TrackIt
TrackIt
Contact us
Blogs

Modernizing WAFR Automation: From Python Scripts to a TypeScript, Hexagonal, Nx-Powered Platform

Author

Alexian Kauffmann

Date Published

Enterprises working to maintain AWS Partner status must conduct frequent Well-Architected Framework Reviews (WAFR). Manual reviews and ad-hoc scripts often slow progress, create configuration drift, and conceal risk in spreadsheets and ticketing systems. The WAFR Automation Tool streamlines these processes by scanning AWS environments with open-source utilities, generating findings, and mapping them to the AWS Well-Architected Framework—some assisted by AI, others curated manually.

The sections below use the WAFR Automation Tool as a reference implementation to illustrate how large-scale automation systems can evolve from script-based workflows to a structured, TypeScript-driven architecture.
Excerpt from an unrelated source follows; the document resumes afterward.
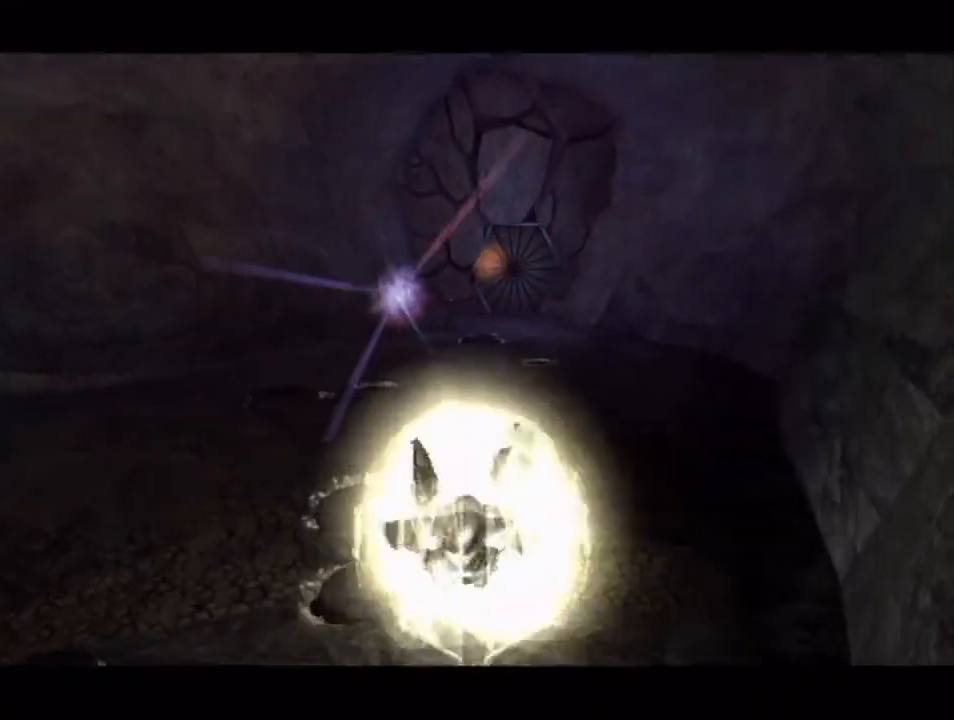
{"buttons": ["B"], "left_stick": "up", "right_stick": "center", "events": [[67, "B", "down"], [317, "left_stick", "up-right"], [450, "left_stick", "up"]]}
The modernization approach described—built on hexagonal design principles and an Nx monorepo—demonstrates how typed contracts, consistent patterns, and stronger boundaries can accelerate delivery, improve reliability, and make ongoing change easier to manage across architecture, repository structure, migration, contracts, testing, CI/CD, observability, and risk management.

The Case for Change: Python-era Pain Points

The original WAFR automation platform, built on Python scripts and ad-hoc services, enabled rapid experimentation early on but became difficult to maintain as usage expanded. Growing complexity, inconsistent conventions, and limited visibility across components slowed delivery and increased operational risk.
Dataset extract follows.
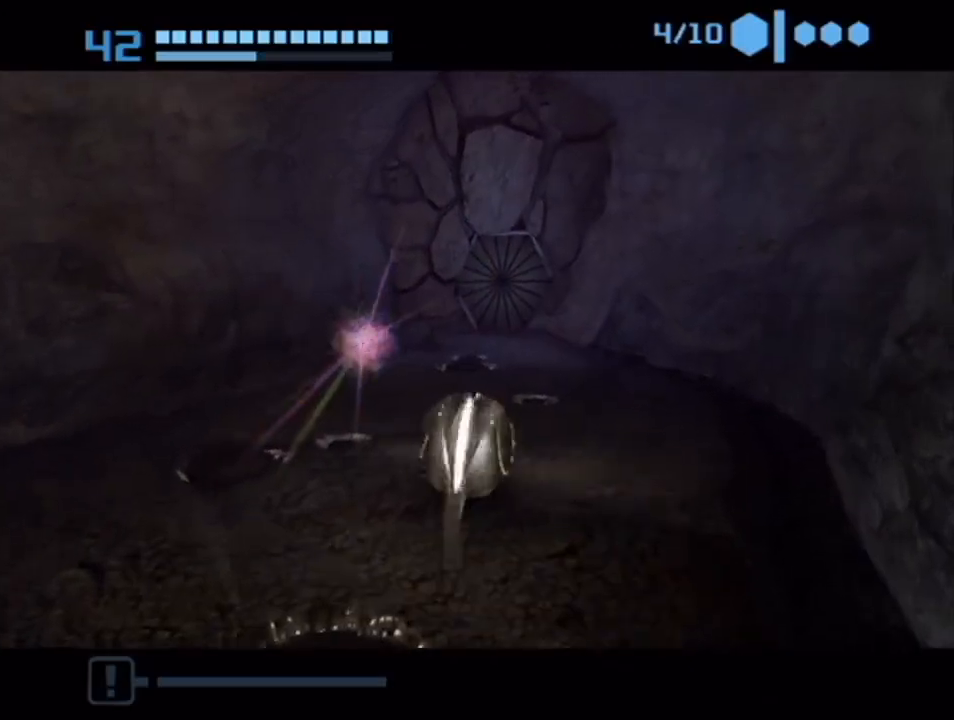
{"buttons": ["B"], "left_stick": "up-right", "right_stick": "center", "events": [[133, "B", "up"], [233, "B", "down"], [350, "left_stick", "up-right"]]}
  • Coordination tax: Multiple languages and one-off scripts made onboarding slow and integrations brittle.
  • Runtime surprises: Dynamic typing and partial test coverage pushed defects to production, with mismatched payloads often discovered late.
  • Scaling complexity: Expanding dependencies across Lambdas and ECS jobs increased cold starts and blurred boundaries between logic layers.
  • Governance gaps: Limited dependency visibility, drifting schemas, and inconsistent release workflows made change management unpredictable.

These challenges collectively reduced change velocity, increased incident frequency, and drove up total cost of ownership as the platform surface area continued to grow.

Why TypeScript

The shift to TypeScript addresses long-standing reliability, consistency, and scalability issues that surfaced as the automation platform grew. Strong typing, mature tooling, and ecosystem alignment make it easier to build predictable, maintainable, and high-performing systems across all layers of the stack.

  • Typed contracts, earlier feedback: Compile-time checks and static analysis eliminate many “stringly-typed” errors before deployment. Shared type definitions with runtime validation at service boundaries make integrations more reliable.
  • Ecosystem maturity: TypeScript now benefits from robust AWS SDK v3 clients, Lambda Powertools (TS), OpenTelemetry, Zod, TypeORM, Vitest, Playwright, and Nx—supported by advanced bundling and cold-start optimization for serverless environments.
  • Stack alignment: With most frontends, CLIs, and infrastructure tooling now built around TypeScript and Node.js, using a single language across tiers promotes consistent patterns for APIs, events, and automation workflows.

These advantages enable a unified, typed platform that scales cleanly, reduces runtime uncertainty, and supports faster, more confident delivery.

Architectural North Star: Hexagonal Architecture

The modernization adopts a hexagonal, or ports-and-adapters, architecture to isolate business logic from delivery mechanisms and infrastructure details. This structure preserves a pure, testable core while keeping external layers thin, replaceable, and easier to evolve over time.

Layer

Responsibility

Examples

Use cases (domain)

Business rules, policies, orchestration decisions

Evaluate findings, plan remediation, score risk

Adapters

Translate external calls to use cases

AWS API Gateway/Lambda handlers, Step Functions tasks, CLI

Infrastructure

Implement ports behind interfaces

S3 for findings, Aurora for recommendations, SNS/SQS for events, Bedrock for AI assists

Key principles include maintaining a domain layer free of cloud SDKs and frameworks, ensuring adapters act as mappers rather than decision-makers, and designing infrastructure to be swappable without changing domain logic. Validating data at boundaries ensures the core operates only on well-typed, trusted inputs.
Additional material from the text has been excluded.